Stay informed with free updates
Simply sign up to the Accounting & Consulting services myFT Digest — delivered directly to your inbox.
Accountants enjoying downtime over the holidays know they will return in January to the notorious “busy season”, when audit firms race to sign off on clients’ annual financial statements, as staff work late nights and weekends. It is a rite of passage for those new to public accounting, as well as the reason many decide the career is not for them.
One Big Four firm in the US has been trying to make it less stressful, and is trumpeting some early success from pulling more audit work forward to before year-end.
KPMG said the number of people working more than 50 hours in total across the eight weekends of busy season for public company auditors fell from almost one-third three years ago to less than one-fifth last year — and it is on course to reduce it further in 2024. Twenty-nine per cent of staff worked no weekends at all last year, up from 18 per cent two years before.

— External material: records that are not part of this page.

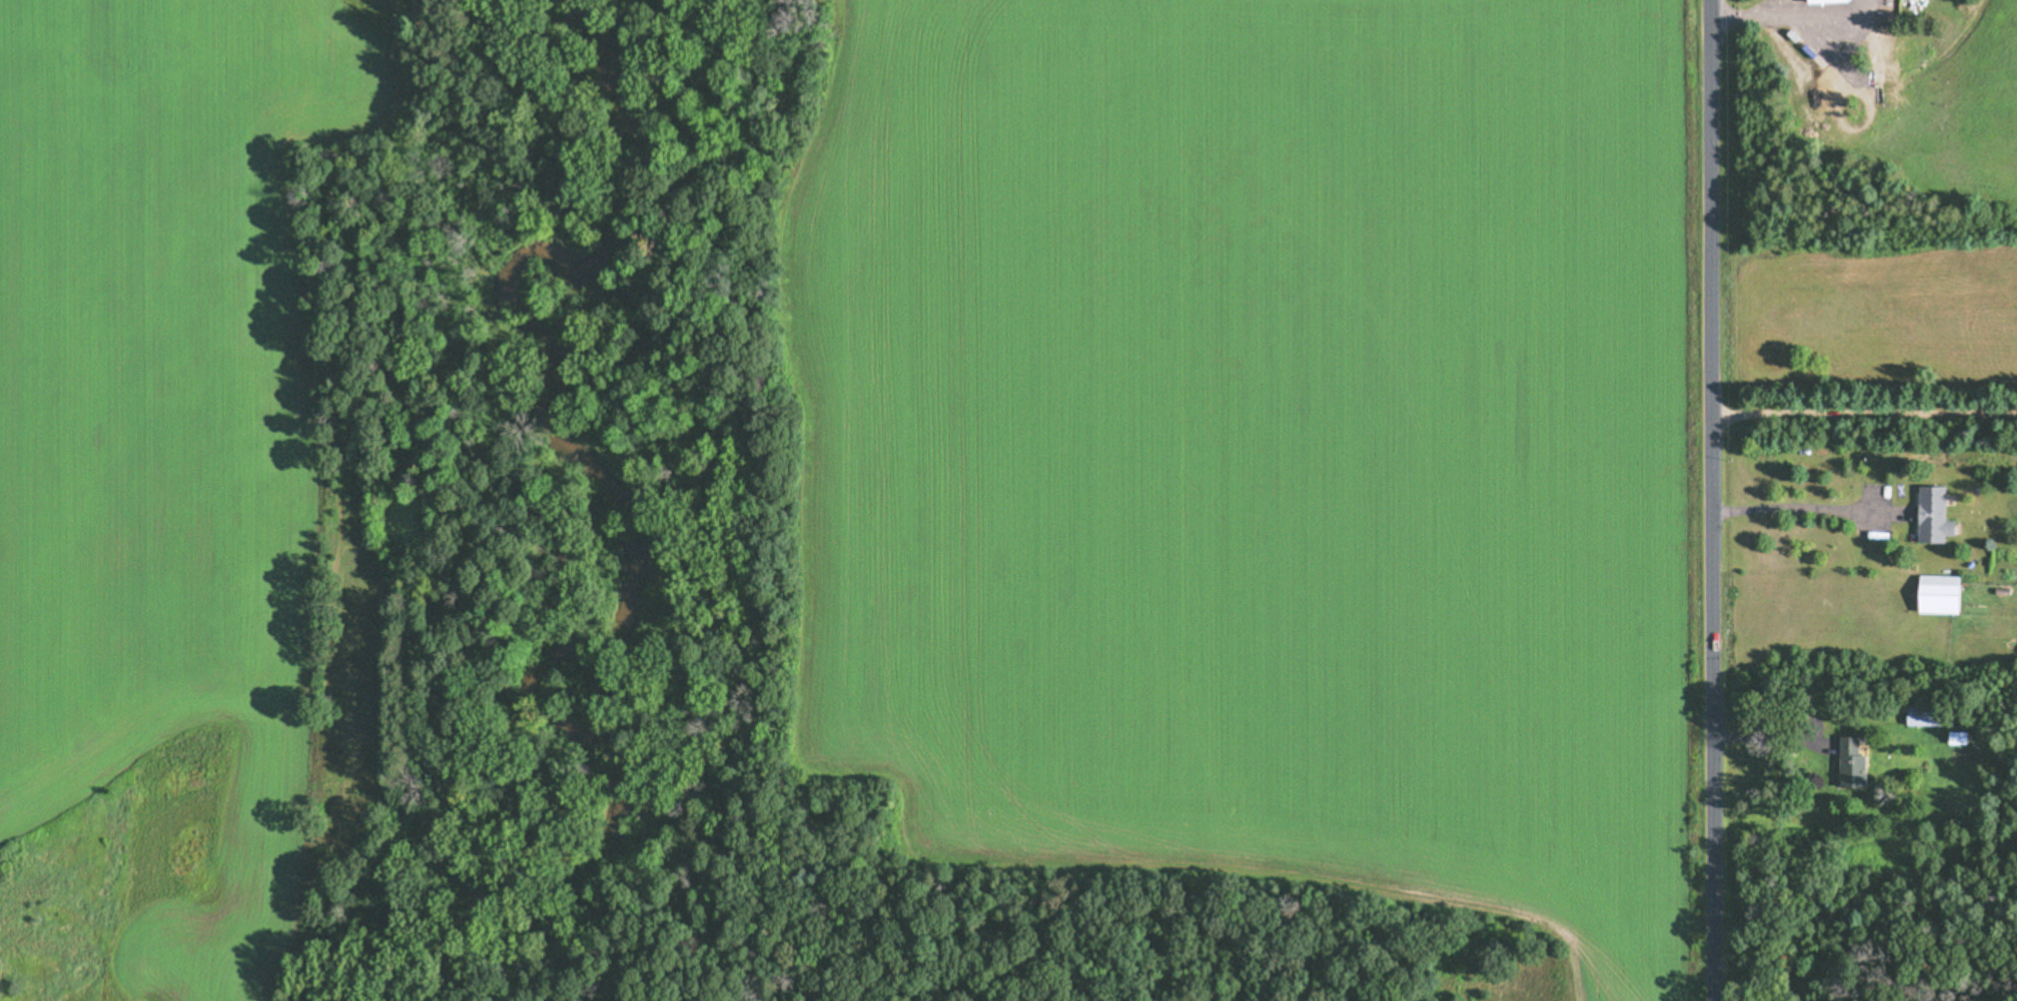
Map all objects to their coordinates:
building: (1823, 1)
crop: (1260, 453)
crop: (164, 479)
road: (1709, 500)
building: (1929, 515)
building: (1935, 598)
building: (1919, 715)
building: (1847, 763)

Spurring the change has been a set of targets imposed two years ago to finish certain percentages of audit work for large public company clients by deadlines in October and December, and a vow to cut the pay of senior executives if those targets are not met.
“We needed to take some of the top off the mountain in January, February and March,” said Scott Flynn, vice-chair for audit at KPMG US. “Younger people think about work-life balance differently than we did when I was starting out, and so we’ve tried to meet our professionals where we think they need to be met.
“Also, my work at 10pm or 11pm is not as good as my work at 4pm and 5pm. Especially not in January and February.”
The matter became urgent, Flynn said, because more audit work is now done remotely, rather than on site. “There are not the natural breaks that you get when you’re in a client conference room or in an office, having social interaction. We need to think about mental health differently.”
The revamp of work practices — which became possible because of new technology to monitor the progress of an audit — was initially introduced for audit work on large US clients. A significant portion of that work involves judging a company’s internal controls, which could be done at any time of the year.
This year, however, it has been rolled out to all KPMG’s public company clients and most private company audits as well. The firm said it pulled 10 per cent more work forward to before year-end in 2022 than it did in 2020, and the figure is set to be about 20 per cent in 2023.
Executives hope that the exercise will have benefits beyond staff morale. Clients have had to accept more year-round interaction with their auditors, but Flynn said it should improve audit quality.
“You’ve brought forward the issue identification process and you have more capacity to deal with the unexpected in January and February.”